If brand-side marketers are to place their faith in programmatic media spending, then a fundamental shift is required in how the industry optimizes its campaign management, plus the metrics employed to measure engagement, according to panelists at the upcoming MLA Sessions hosted in New York City next week.
The points will be discussed on a panel dubbed ‘The search for the perfect impression’ where John Snyder, Grapeshot CEO, and Jonah Goodart, Moat, CEO, will use the half-hour session to emphasize the need to demonstrate value to marketers spending their money with automated advertising providers.
Automated – or programmatic – advertising technologies are arguably the hot topic in all industry discussion, with research firms estimating that nearly two-thirds of all digital ad space bought by CPGs to be spent using such technologies this year alone, reaching $5bn in total. The research firm further forecasts this will rise to over $8bn by 2019.
However, if this rapid growth trajectory is to be realized, then this (very technical) sector of the industry needs to cast off some of the metrics of the past, a legacy born of the fact that such technologies were originally used to monetize otherwise unwanted digital advertising inventory.
The emergence of such technologies, and the fact that online advertising technologies were originally used to conduct performance campaigns on low-cost media, meant that ‘clicks’ became the default metric for assessing the success of a campaign.

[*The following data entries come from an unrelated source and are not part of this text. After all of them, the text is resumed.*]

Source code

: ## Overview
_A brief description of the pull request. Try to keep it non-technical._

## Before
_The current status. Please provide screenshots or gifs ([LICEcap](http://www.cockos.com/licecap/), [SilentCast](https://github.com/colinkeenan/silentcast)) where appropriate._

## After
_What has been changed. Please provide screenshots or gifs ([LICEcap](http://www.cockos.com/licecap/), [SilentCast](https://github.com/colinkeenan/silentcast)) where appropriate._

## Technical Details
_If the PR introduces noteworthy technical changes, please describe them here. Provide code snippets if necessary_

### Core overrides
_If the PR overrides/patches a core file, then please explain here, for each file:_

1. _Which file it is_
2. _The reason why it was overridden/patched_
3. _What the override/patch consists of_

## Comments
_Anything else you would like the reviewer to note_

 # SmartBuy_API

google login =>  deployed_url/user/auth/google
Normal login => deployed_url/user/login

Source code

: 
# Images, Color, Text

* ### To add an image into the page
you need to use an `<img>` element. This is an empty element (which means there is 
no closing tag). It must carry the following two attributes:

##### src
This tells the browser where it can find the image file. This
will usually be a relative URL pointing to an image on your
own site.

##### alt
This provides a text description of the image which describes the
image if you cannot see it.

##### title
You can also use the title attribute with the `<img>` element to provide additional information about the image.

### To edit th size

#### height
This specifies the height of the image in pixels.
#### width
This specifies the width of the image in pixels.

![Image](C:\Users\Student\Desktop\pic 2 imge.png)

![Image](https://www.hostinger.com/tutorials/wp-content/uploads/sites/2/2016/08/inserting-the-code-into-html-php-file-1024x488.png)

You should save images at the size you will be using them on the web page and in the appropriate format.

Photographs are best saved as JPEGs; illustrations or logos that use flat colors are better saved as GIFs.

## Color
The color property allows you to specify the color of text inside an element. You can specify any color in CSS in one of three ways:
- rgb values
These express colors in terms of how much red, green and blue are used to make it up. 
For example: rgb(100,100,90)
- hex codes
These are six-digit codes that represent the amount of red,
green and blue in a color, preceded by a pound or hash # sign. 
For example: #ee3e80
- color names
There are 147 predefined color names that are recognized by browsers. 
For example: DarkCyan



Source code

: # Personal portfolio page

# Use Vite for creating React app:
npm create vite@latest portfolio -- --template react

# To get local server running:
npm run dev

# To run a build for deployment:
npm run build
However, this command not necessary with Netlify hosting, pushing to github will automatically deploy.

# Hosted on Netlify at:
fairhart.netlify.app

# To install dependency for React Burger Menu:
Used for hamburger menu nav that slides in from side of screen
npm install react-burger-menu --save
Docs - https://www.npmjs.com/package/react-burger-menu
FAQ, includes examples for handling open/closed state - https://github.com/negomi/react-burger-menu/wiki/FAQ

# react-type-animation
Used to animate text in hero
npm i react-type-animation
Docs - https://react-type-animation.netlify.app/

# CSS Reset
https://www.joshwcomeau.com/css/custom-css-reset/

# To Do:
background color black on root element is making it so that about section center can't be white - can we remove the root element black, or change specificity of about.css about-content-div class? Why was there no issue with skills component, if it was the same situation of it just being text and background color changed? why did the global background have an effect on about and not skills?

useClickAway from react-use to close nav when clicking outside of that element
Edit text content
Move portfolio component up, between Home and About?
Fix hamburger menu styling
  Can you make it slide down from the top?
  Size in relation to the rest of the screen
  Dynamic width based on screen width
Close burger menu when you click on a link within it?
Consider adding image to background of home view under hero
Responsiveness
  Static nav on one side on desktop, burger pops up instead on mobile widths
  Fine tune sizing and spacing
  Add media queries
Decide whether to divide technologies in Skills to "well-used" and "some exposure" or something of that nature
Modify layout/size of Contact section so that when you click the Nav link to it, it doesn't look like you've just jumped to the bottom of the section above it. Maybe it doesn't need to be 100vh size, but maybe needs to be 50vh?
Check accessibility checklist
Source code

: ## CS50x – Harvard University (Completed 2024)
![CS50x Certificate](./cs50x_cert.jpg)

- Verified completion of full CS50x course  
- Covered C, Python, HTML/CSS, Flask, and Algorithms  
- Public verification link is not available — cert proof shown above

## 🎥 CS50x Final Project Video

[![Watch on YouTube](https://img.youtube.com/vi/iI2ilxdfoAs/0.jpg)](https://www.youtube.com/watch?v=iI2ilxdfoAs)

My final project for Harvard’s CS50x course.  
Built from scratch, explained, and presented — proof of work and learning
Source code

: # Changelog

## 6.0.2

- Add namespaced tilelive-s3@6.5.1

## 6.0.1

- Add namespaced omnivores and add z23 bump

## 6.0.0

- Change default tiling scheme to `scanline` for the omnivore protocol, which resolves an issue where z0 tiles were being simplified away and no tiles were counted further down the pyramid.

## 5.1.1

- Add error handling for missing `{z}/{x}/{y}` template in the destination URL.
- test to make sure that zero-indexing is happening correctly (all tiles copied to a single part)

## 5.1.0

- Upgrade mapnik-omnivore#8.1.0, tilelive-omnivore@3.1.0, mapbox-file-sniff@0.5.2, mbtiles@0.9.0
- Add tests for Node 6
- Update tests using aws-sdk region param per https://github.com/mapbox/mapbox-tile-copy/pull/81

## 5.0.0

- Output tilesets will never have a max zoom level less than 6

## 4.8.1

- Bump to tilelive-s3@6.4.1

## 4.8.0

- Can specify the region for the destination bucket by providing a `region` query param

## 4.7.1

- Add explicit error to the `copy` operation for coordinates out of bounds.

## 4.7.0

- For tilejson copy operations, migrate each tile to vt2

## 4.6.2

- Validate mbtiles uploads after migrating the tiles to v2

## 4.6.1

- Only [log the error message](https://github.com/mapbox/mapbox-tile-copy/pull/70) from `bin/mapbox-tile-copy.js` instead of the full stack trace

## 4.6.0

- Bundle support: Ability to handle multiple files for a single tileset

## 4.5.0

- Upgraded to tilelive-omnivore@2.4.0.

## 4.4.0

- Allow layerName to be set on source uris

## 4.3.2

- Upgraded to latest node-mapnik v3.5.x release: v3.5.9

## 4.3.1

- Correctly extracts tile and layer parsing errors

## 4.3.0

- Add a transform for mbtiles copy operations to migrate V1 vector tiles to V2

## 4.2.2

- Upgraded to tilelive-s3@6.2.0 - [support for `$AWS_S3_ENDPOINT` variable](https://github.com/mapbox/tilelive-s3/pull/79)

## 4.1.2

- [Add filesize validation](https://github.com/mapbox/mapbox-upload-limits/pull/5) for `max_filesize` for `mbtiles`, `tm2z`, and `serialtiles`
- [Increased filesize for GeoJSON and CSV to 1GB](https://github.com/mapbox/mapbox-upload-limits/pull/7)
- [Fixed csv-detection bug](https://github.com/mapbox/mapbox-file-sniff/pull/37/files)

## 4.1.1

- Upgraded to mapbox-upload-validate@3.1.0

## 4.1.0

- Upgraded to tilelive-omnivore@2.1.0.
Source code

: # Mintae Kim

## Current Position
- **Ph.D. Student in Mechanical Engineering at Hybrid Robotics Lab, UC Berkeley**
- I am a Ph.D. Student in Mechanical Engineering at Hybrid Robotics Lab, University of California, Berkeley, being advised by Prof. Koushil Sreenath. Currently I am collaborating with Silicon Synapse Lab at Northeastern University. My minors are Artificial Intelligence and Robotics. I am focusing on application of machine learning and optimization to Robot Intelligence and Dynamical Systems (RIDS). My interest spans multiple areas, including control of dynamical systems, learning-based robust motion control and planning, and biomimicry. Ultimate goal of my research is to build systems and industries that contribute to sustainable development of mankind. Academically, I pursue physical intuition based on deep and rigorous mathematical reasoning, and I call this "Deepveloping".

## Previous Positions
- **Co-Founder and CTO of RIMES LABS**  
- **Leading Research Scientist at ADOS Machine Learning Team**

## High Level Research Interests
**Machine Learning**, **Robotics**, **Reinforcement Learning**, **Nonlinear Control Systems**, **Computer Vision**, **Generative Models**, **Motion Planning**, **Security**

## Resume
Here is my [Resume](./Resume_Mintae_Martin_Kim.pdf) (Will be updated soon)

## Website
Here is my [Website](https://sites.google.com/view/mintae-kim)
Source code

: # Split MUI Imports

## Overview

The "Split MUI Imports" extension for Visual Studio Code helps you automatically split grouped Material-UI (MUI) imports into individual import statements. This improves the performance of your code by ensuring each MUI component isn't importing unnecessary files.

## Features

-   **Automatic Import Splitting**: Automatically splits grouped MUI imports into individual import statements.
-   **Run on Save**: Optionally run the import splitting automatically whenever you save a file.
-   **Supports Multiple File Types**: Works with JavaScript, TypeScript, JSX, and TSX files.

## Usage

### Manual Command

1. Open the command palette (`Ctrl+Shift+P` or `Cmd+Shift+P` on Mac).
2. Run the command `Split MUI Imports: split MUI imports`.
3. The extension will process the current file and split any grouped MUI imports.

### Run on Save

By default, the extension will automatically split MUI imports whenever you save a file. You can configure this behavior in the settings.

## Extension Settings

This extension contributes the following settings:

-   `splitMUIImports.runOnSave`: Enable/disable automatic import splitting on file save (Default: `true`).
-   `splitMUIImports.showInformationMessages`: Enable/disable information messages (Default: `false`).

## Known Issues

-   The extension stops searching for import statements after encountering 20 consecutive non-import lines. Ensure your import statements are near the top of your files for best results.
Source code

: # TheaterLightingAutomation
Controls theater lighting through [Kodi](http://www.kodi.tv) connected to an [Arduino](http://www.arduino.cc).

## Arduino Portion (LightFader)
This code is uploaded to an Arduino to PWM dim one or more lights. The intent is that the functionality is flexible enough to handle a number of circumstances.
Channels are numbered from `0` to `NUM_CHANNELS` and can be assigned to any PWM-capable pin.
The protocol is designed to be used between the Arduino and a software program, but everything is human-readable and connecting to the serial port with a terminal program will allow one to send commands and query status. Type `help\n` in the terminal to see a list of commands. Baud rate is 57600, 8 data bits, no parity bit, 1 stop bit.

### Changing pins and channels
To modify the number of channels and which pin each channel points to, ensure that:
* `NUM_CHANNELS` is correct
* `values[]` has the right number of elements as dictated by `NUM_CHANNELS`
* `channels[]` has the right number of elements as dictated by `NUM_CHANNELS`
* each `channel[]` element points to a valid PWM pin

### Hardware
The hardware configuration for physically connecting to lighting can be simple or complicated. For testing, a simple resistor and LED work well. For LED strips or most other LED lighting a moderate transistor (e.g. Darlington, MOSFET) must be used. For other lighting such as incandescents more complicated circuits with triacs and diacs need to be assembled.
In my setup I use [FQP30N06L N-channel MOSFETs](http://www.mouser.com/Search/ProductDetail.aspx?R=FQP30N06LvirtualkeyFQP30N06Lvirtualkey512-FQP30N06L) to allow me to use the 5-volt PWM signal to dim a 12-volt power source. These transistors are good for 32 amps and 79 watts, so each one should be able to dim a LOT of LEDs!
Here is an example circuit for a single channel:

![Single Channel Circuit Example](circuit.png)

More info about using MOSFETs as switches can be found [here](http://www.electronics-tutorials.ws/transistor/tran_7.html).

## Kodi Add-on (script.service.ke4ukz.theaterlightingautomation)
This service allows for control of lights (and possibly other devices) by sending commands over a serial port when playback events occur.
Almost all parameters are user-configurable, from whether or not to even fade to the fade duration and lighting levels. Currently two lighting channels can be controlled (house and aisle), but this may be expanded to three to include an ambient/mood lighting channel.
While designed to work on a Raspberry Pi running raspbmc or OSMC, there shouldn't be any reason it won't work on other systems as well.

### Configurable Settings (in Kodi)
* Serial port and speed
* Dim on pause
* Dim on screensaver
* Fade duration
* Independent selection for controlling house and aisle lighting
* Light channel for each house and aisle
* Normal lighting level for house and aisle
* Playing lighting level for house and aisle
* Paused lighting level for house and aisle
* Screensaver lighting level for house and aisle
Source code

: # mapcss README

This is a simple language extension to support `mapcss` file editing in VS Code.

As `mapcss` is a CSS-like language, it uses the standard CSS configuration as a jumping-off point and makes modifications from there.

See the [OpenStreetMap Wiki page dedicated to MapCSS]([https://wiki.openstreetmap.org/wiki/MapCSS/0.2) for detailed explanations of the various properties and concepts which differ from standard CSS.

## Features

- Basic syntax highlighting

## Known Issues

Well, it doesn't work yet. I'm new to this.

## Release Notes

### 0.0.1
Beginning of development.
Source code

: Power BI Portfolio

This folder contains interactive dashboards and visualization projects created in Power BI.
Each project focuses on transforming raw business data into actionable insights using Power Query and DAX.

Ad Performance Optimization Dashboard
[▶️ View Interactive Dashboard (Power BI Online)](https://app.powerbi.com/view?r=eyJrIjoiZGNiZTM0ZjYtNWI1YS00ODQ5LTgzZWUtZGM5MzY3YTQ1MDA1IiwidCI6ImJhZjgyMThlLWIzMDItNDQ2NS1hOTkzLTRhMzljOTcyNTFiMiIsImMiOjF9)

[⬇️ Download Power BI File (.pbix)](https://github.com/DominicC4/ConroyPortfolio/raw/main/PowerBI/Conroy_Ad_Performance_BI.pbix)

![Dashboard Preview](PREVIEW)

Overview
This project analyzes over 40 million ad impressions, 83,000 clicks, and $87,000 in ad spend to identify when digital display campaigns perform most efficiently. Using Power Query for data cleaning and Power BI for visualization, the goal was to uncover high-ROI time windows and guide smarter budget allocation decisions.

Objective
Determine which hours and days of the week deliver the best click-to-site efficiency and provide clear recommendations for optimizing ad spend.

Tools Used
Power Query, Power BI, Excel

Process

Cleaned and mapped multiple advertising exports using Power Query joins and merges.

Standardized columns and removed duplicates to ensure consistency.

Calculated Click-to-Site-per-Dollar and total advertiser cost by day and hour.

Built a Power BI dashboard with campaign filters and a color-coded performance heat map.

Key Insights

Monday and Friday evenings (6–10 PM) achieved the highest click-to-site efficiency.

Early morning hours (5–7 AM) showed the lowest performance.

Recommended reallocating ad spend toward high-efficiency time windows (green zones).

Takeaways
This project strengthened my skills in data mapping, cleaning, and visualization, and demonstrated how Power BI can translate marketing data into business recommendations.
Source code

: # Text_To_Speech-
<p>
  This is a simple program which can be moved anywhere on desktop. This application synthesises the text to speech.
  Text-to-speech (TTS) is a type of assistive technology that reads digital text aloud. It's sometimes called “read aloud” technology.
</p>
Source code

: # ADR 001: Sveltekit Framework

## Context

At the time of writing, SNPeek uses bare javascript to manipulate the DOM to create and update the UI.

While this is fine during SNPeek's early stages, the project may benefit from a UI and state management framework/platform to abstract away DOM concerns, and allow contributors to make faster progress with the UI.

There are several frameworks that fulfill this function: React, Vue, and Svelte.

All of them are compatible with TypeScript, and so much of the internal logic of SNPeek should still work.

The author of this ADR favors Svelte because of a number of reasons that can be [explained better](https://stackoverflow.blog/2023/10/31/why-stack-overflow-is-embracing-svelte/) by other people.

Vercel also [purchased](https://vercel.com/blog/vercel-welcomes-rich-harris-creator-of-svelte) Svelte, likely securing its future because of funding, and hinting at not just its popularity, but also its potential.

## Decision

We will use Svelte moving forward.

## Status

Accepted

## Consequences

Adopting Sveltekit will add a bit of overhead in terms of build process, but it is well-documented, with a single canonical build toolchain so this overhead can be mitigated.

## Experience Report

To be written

This emphasis on such performance-led metrics, also gave rise to dubious media tactics such as arbitrage – often at a ridiculous mark-up – with agency trading desks in particular coming under fire for ‘buying low’ and then selling high to clients.
However, as improved data targeting methods become more commonly available media owners are starting to ask for a higher premium in return for the insights enabled using such technologies.
“As advertisers start to pay more [for media], they’ll be demanding better measurement, according Moat’s Chris Morgan.
GrapeShot’s Snyder adds: “If brand spend is coming to programmatic, we’re going to need new engagement metrics.”
Morgan further recounts how marketers are looking to develop more complex engagement metrics as it helps them ensure ‘economic safety’, similar to how sophistication in the development of content verification tools helps them better ensure brand safety.
This quest has become all the more urgent given the rise of external parties such as ad blockers, according to GrapeShot’s Snyder, who maintains that the emergence of ad blockers is a “clarion call” for those eager to improve online advertising.
“The conversion-orientated approach needs to be evolved to one where there is more of a premium placed on [user] engagement,” he says. “The rise of things such as [Apple’s] iOS9 has, and its ability to enable ad blocking, prompted the need for this. We need to shift to a mindset where it’s not about getting the most clicks possible for a campaign.”
This over-emphasis on data and efficiency has also led to a negative effect on the resources spent on advertising creative, with both Goodhart and Snyder claiming this is feeding ‘banner blindness’ among ‘millennials’ (i.e. audiences that are largely ‘digital first audiences’, and increasingly disillusioned with ads following them around the internet).
In particular, the industry needs to place a premium on engagement, and the metrics that quantify quality, as such audiences increasingly begin to consume video on mobile devices, according to Snyder.
Those sitting in on this session will learn on how best to advance these discussions with their partners in the ad tech space, plus how to better understand whether or not their media spend is delivering actual engagement with consumers, as opposed to a set spreadsheets that only look good on paper.